Ujian Kesetiaan di Balik Jeruji: Potret Kelam Korupsi Dana BOS di Sekolah
Oleh: Jusup Koe HoeaKetua Umum Forum Guru NTT
Nusa Tenggara Timur (NTT) — Dana Bantuan Operasional Sekolah (BOS) sejatinya menjadi penopang utama dunia pendidikan, terutama di daerah-daerah yang masih berjuang dengan keterbatasan fasilitas dan ekonomi. Namun, di sejumlah SMA/SMK, dana yang seharusnya menghidupkan semangat belajar itu justru menjadi sumber bencana moral: dikorupsi, diselewengkan, dan dijadikan ladang memperkaya diri.
Daftar Isi
Dari Meja Rapat ke Meja Penyidik
Awalnya, semua tampak berjalan normal. Para oknum pelaku duduk bersama dalam rapat, membahas anggaran, membuat laporan, dan menyusun rencana kegiatan. Di atas kertas, semuanya tampak sempurna. Namun di balik angka-angka dan tanda tangan, tersembunyi rekayasa: laporan fiktif, penggelembungan harga, dan tanda terima palsu. Dana yang seharusnya digunakan untuk buku, peralatan laboratorium, atau kegiatan ekstrakurikuler, justru menguap di perjalanan. Dan ironisnya, praktik itu dilakukan dengan rasa kebersamaan—seolah mereka satu tim yang solid, setia, dan saling menjaga rahasia.Namun, semua kebersamaan itu hanya bertahan sampai panggilan penyidik datang. Ketika aparat Tipikor mulai menelusuri aliran dana, suasana berubah drastis. Orang-orang yang dulu tertawa bersama kini saling curiga.Mereka yang dulu mengaku “satu perjuangan” kini berlomba mencari selamat. Bendahara sekolah menjadi kambing hitam, sementara para aktor intelektual—oknum wakil kepala sekolah, operator, bahkan kepala sekolah—berlindung di balik kalimat klise: “Saya tidak tahu-menahu.”
Kesetiaan yang Rapuh
Inilah ujian kesetiaan yang sesungguhnya.
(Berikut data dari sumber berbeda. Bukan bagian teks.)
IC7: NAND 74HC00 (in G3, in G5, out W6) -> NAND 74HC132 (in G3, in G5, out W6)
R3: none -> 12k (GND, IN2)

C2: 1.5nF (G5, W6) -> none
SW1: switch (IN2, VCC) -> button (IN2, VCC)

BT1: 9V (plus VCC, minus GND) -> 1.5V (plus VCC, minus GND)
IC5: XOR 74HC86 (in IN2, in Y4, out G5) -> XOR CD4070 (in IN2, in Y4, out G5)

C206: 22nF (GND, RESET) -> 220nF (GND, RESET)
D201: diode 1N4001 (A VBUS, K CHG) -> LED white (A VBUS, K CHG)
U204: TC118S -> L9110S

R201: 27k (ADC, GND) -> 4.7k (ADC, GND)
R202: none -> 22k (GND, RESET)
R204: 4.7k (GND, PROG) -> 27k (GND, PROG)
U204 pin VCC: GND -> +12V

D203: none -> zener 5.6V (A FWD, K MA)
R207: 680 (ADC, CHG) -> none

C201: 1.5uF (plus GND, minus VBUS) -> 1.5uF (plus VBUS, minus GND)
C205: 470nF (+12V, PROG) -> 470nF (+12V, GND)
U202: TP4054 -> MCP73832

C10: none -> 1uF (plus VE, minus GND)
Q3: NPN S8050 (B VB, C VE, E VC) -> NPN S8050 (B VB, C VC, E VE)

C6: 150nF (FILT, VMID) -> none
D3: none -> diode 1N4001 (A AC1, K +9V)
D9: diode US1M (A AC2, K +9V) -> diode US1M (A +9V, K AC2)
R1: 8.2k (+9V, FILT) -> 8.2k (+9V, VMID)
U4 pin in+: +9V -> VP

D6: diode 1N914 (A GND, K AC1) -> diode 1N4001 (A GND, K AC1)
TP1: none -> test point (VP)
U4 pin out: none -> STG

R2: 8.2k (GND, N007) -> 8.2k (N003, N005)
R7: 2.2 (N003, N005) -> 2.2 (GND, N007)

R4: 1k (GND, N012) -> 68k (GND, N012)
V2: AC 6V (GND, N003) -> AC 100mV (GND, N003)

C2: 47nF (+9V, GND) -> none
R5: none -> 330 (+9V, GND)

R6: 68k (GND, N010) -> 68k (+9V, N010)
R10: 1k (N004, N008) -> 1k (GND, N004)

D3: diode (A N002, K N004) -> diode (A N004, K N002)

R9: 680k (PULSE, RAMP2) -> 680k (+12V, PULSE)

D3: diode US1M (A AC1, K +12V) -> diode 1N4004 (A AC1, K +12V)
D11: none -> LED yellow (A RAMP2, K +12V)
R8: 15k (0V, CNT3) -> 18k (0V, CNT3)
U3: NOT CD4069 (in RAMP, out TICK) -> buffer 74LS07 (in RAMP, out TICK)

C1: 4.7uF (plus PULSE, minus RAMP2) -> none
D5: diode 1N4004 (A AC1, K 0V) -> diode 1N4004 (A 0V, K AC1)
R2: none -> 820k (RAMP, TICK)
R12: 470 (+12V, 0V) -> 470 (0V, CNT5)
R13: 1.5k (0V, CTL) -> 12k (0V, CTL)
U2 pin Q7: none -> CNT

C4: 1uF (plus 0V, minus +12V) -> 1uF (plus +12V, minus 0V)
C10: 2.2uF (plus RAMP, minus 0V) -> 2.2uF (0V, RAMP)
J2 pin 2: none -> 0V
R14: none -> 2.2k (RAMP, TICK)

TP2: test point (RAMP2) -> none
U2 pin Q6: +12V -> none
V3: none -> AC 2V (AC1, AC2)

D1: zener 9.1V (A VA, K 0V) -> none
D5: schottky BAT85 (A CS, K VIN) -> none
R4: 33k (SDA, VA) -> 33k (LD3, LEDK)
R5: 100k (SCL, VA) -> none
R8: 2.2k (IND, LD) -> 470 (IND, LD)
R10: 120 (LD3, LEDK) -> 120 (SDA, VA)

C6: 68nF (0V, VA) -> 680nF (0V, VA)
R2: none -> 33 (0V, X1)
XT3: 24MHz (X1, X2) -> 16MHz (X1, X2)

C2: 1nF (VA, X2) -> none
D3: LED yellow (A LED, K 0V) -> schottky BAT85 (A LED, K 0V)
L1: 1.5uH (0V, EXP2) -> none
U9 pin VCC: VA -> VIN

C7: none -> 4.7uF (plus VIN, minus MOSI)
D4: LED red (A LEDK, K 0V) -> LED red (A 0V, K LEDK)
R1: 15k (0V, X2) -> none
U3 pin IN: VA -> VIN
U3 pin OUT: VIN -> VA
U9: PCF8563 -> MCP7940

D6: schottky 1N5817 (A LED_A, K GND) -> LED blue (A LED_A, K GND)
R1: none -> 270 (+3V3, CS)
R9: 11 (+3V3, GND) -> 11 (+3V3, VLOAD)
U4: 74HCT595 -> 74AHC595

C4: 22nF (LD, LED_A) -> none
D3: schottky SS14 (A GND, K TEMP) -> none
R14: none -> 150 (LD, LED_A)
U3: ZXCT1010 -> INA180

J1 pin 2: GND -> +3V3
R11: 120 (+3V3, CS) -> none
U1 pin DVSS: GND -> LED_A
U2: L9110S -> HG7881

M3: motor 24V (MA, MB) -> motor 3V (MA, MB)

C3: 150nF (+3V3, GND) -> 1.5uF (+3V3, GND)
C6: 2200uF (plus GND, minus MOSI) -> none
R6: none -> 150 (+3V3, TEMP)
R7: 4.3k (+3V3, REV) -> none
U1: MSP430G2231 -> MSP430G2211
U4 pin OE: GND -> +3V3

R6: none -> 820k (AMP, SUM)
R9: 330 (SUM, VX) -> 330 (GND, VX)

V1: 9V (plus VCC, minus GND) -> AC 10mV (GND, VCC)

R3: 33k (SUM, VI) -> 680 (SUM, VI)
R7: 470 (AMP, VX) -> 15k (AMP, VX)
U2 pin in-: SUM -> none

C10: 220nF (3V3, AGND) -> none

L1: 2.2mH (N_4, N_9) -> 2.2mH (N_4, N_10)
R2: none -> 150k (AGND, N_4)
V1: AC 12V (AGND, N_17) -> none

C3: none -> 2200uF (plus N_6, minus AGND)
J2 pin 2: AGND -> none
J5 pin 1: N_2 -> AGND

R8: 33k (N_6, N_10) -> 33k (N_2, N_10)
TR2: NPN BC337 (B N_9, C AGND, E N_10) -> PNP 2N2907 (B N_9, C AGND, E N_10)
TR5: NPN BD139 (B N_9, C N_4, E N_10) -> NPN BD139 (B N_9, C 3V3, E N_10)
Korupsi yang dilakukan secara kolektif ternyata tak melahirkan solidaritas sejati, melainkan ikatan semu yang hanya berlaku saat uang masih mengalir. Begitu penyidik mengetuk pintu, kesetiaan itu pun runtuh.
Satu demi satu mencari celah hukum untuk melepaskan diri, bahkan dengan menjatuhkan rekan sendiri. Padahal, dalam banyak kasus, skema korupsi Dana BOS tak pernah terjadi sendirian. Ada perencanaan, pembagian tugas, dan pembagian hasil. Semua tahu, semua terlibat.
Namun ketika pertanggungjawaban diminta, keberanian untuk mengaku hilang entah ke mana.Yang tersisa hanyalah penyesalan dan ketakutan akan jeruji besi.
Moral yang Runtuh di Ruang Pendidikan
Pertanyaannya, siapa yang sebenarnya bersalah?Apakah mereka yang sejak awal mengingatkan agar tidak bermain-main dengan uang negara, atau mereka yang memuji, memanfaatkan, dan ikut menikmati hasil korupsi, tetapi kemudian berkhianat dan meninggalkan rekan mereka saat bahaya datang?
Korupsi Dana BOS bukan hanya soal pencurian uang, tapi penghancuran nilai-nilai dasar pendidikan itu sendiri. Bagaimana mungkin guru atau kepala sekolah berbicara tentang kejujuran di depan murid, sementara tangannya sendiri terlibat dalam kebohongan dan penyelewengan?
Pendidikan kehilangan maknanya ketika integritas dijual murah. Ketika anak-anak dididik untuk berbuat benar, namun orang dewasa di sekitar mereka justru menjadi contoh kebusukan moral. Di titik itulah, kerusakan yang paling berbahaya terjadi: kerusakan karakter bangsa.
Penjara Bukan Akhir, Tapi Cermin
Jeruji besi mungkin menutup tubuh, tapi nurani yang sudah lama tertutup oleh keserakahan lebih menyakitkan lagi. Setiap rupiah yang diselewengkan dari Dana BOS adalah hak siswa yang dirampas, cita-cita yang dipangkas, dan masa depan yang dikorbankan.Semoga kasus-kasus korupsi Dana BOS menjadi pelajaran bagi dunia pendidikan Indonesia, terutama di daerah-daerah seperti NTT yang masih berjuang keras memperbaiki kualitas.
Integritas harus kembali menjadi napas pendidikan, bukan hanya semboyan di dinding ruang guru. Karena sesungguhnya, bangsa ini tidak akan maju oleh banyaknya uang yang digelontorkan untuk pendidikan, melainkan oleh hati-hati jujur yang mengelolanya.